There were speeches. Susan’s first. It was short and funny, and I remember laughing until my knees gave way.

“Please let’s go,” Daniel said. But I wanted to hear your speech, even though each word sliced at my heart with a cheese grater.

“Twenty-six years ago, I thought I’d married the best woman in the world,” you said. “Today I know I’ve married the best woman in the world. I want you to raise your glasses in a toast to my beautiful wife.”

My beautiful wife.

People were cheering and raising their glasses, urine-yellow champagne sloshing against the sides.

“Liar, Liar, Liar,” I shouted, but the sound was muffled. Perhaps the guests heard “hear, hear, hear,” perhaps they heard nothing.

Daniel did though. He turned to me while the rest of the guests were cheering and clapping and tapping their glasses with spoons, until my whole head felt as if it was about to explode, and he stared at me as if I was someone he’d never met before.

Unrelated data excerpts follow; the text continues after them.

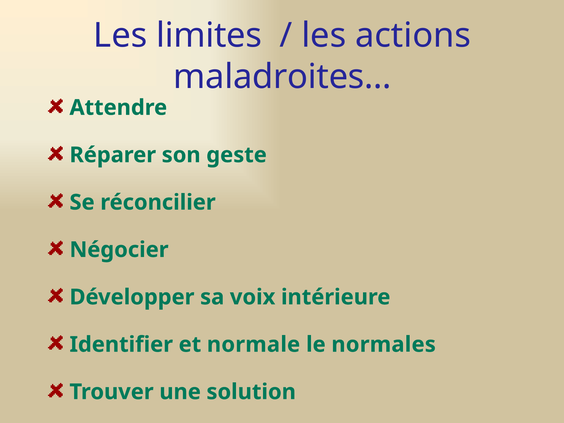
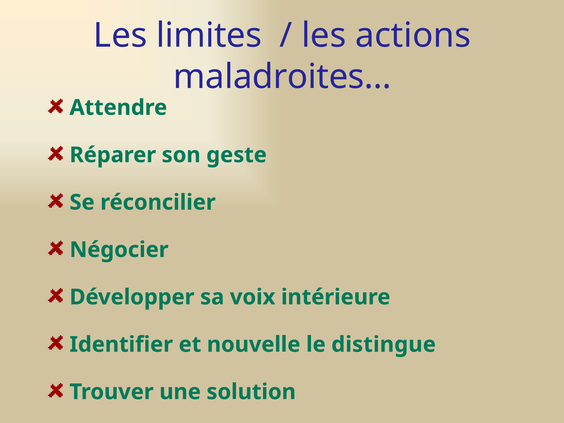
normale: normale -> nouvelle
normales: normales -> distingue
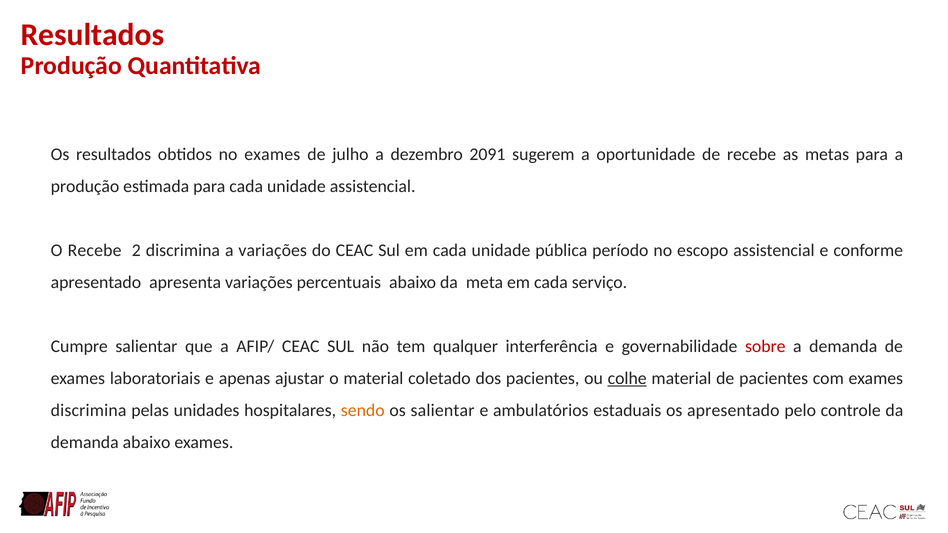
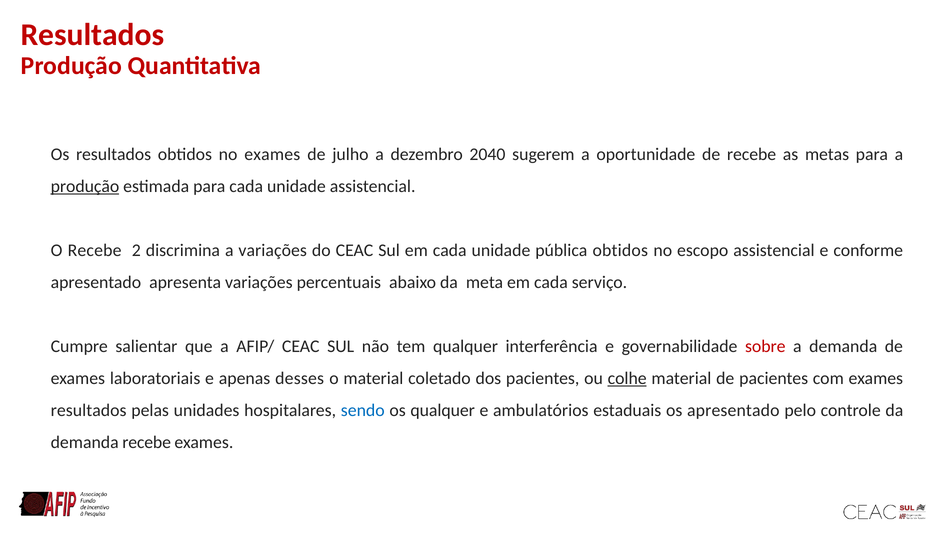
2091: 2091 -> 2040
produção at (85, 187) underline: none -> present
pública período: período -> obtidos
ajustar: ajustar -> desses
discrimina at (89, 411): discrimina -> resultados
sendo colour: orange -> blue
os salientar: salientar -> qualquer
demanda abaixo: abaixo -> recebe
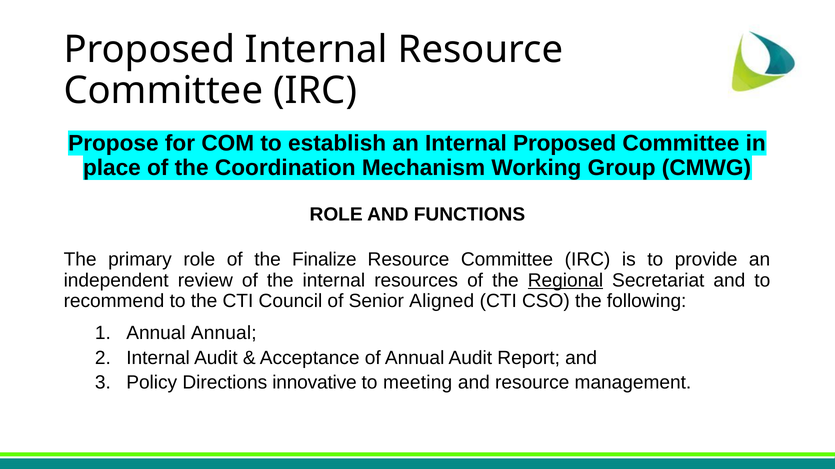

That wasn’t the end, but my mind won’t let me remember more. I know I kept trying to talk to Susan and I know she kept avoiding me. I know I went back over to Liam (the shame the shame the shame) and I have a memory of sitting on his knee and him being stiff and unmoving and of the girl with the rib cage shoes shaking her head in amused disgust, her long glossy hair shimmering like brown velvet.